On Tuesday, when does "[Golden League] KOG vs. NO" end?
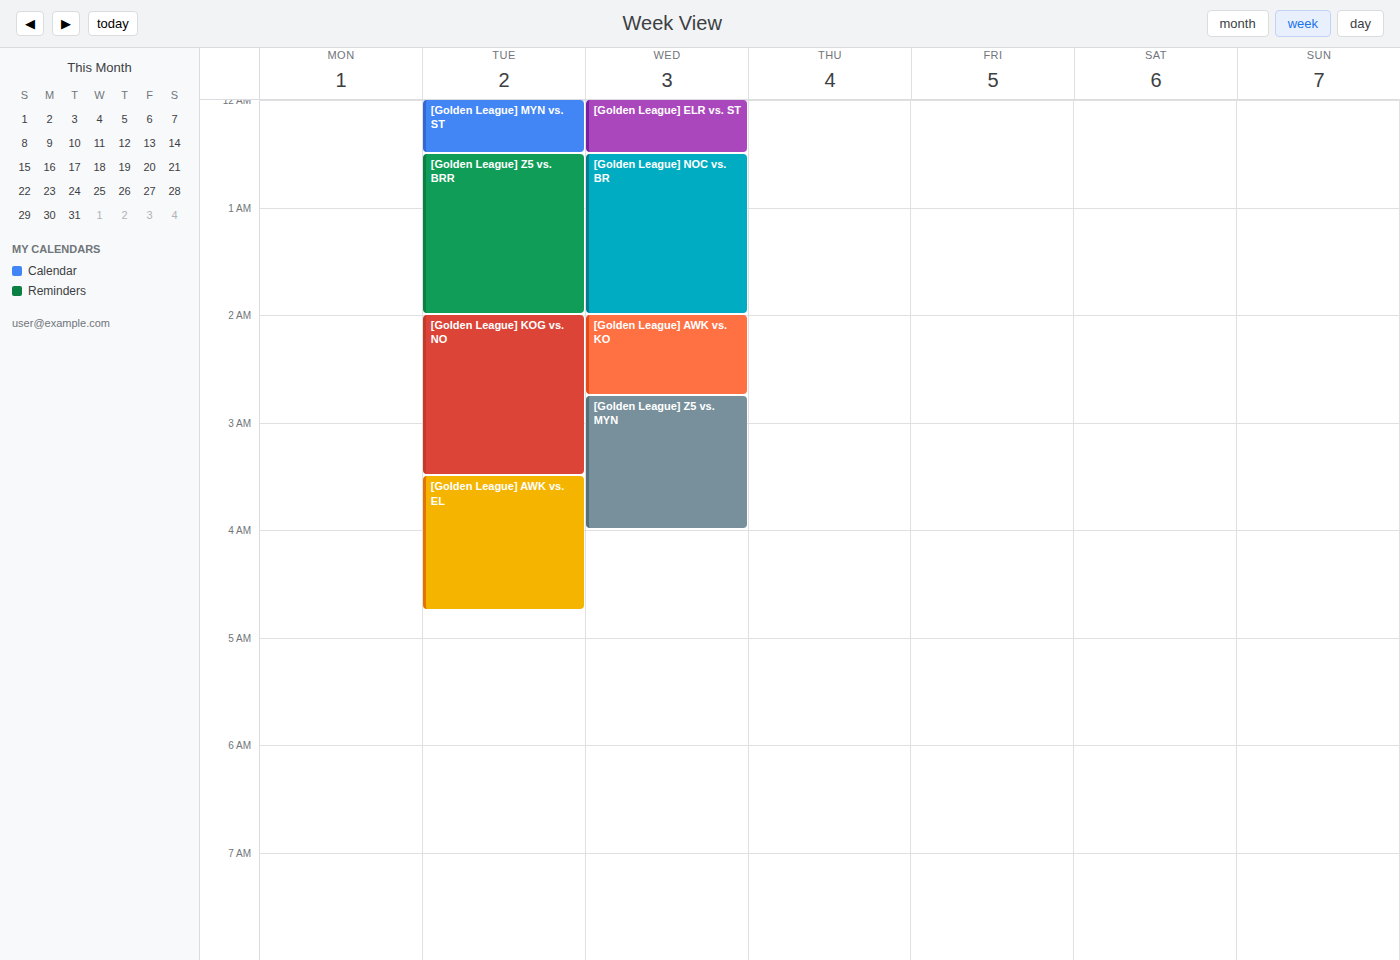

- - - -

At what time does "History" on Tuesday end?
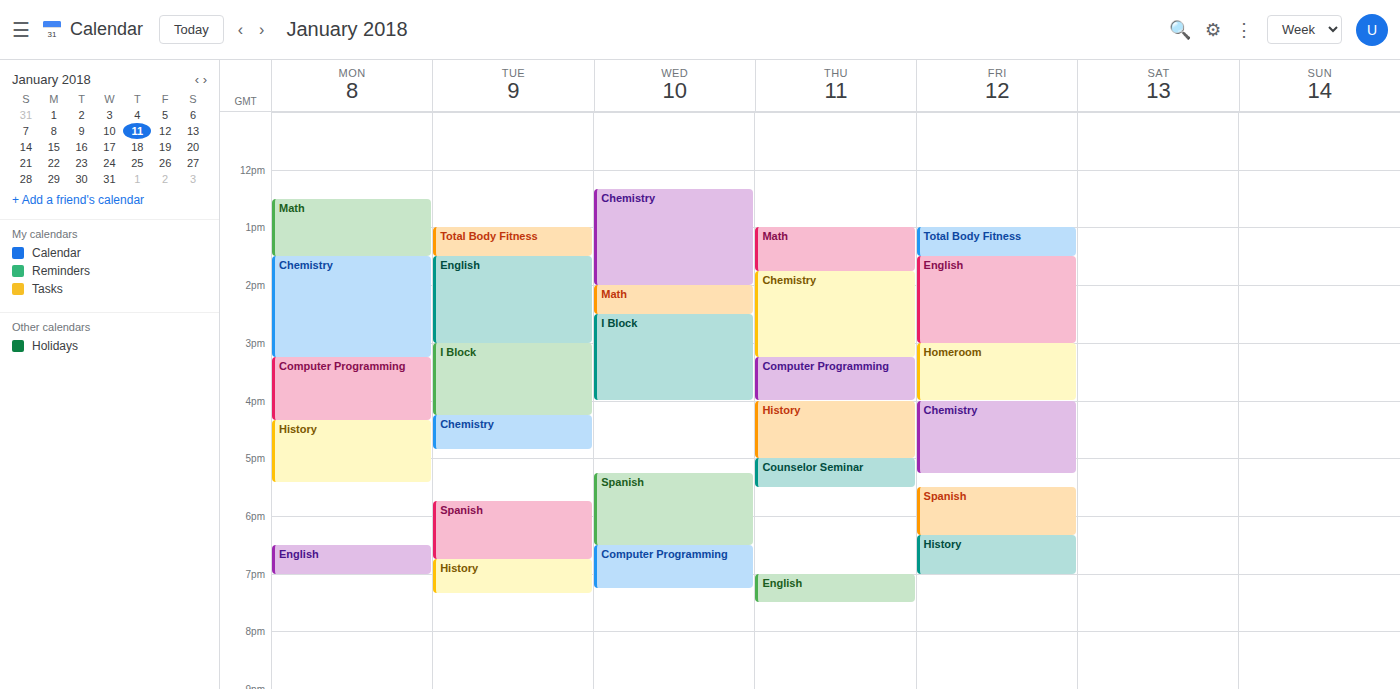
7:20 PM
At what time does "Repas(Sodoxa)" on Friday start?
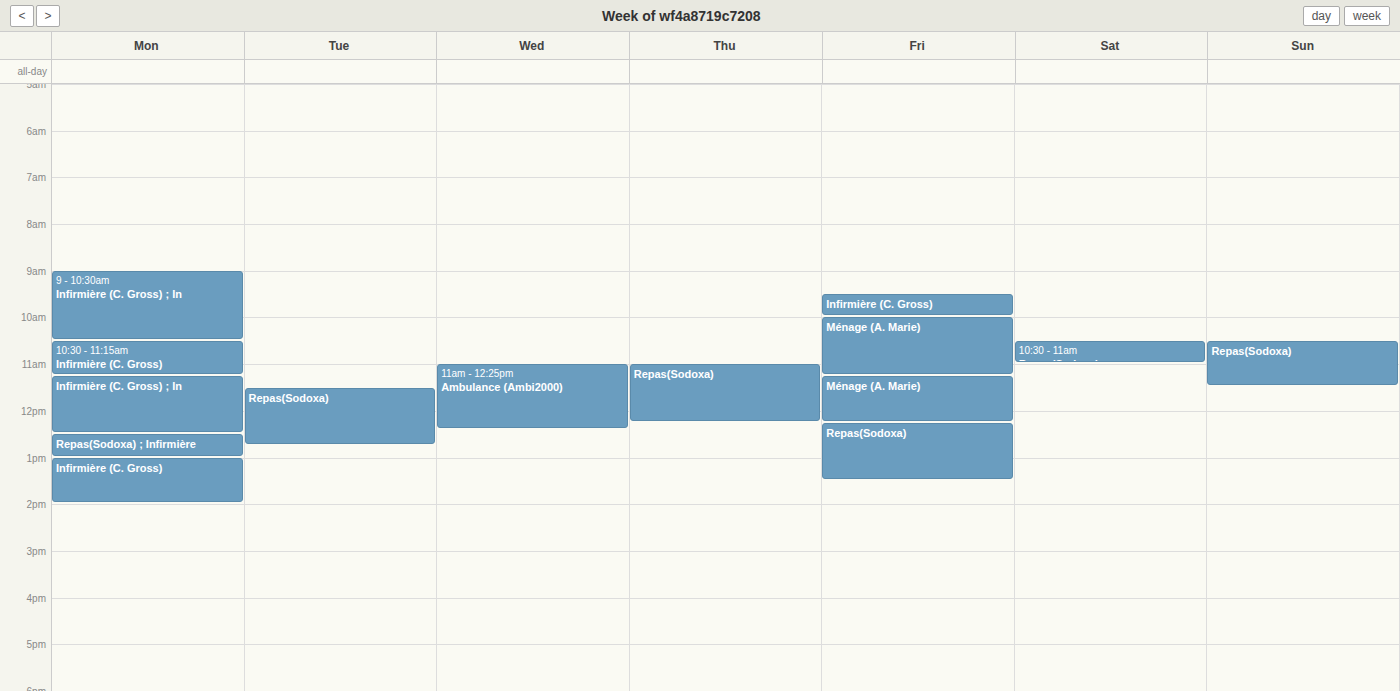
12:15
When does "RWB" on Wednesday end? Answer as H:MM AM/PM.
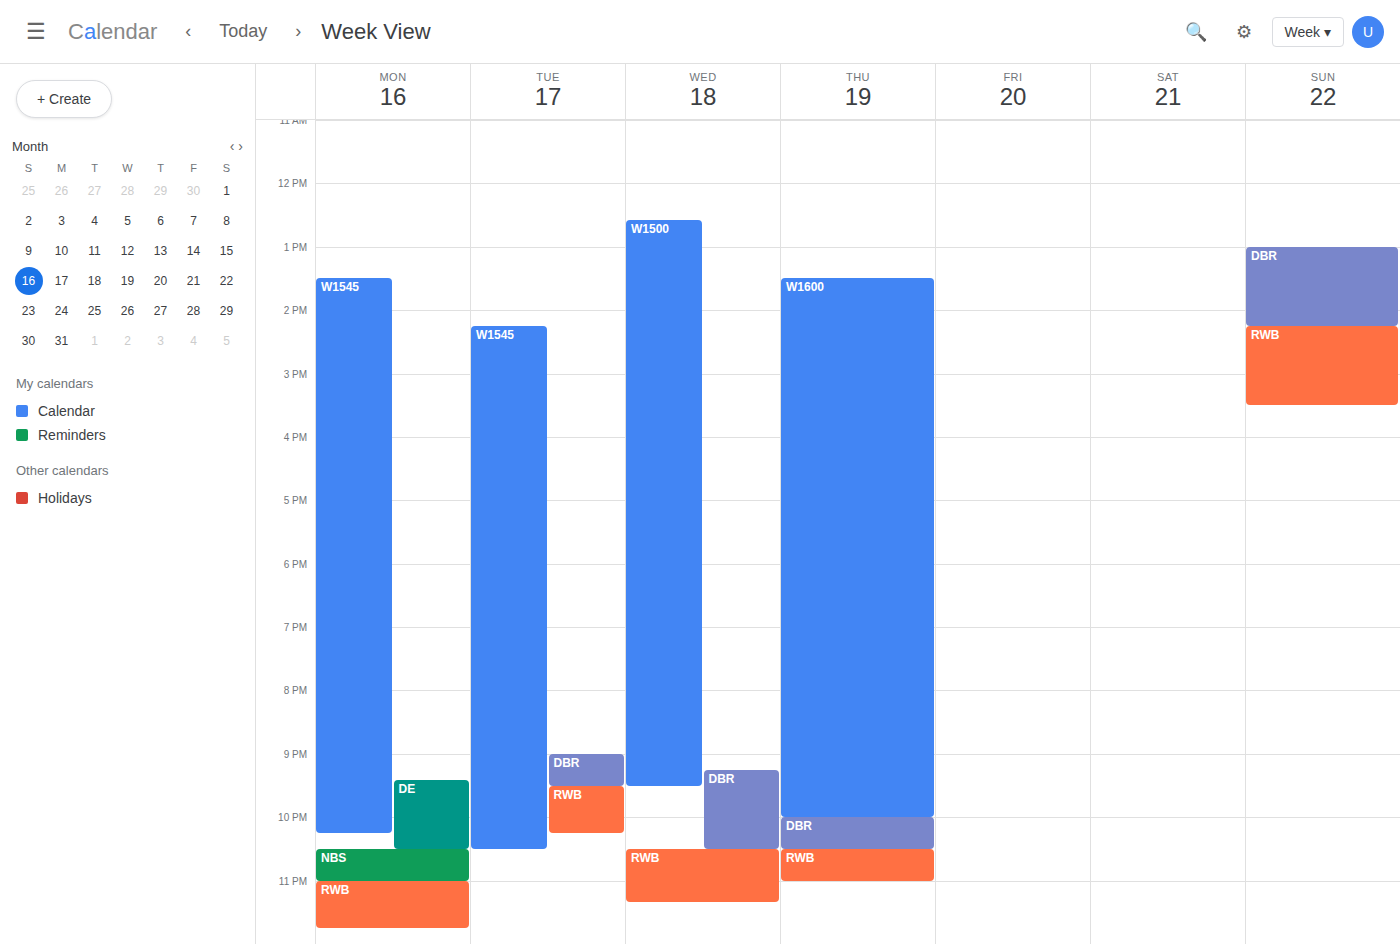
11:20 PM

- - - -

INSTRUCTIONS TO FOLLOW: Copy out each line of the rows above that contains the word "time", treating uppercase and lowercase letters as different.

WRITTEN RESPONSE:
At what time does "History" on Tuesday end?
At what time does "Repas(Sodoxa)" on Friday start?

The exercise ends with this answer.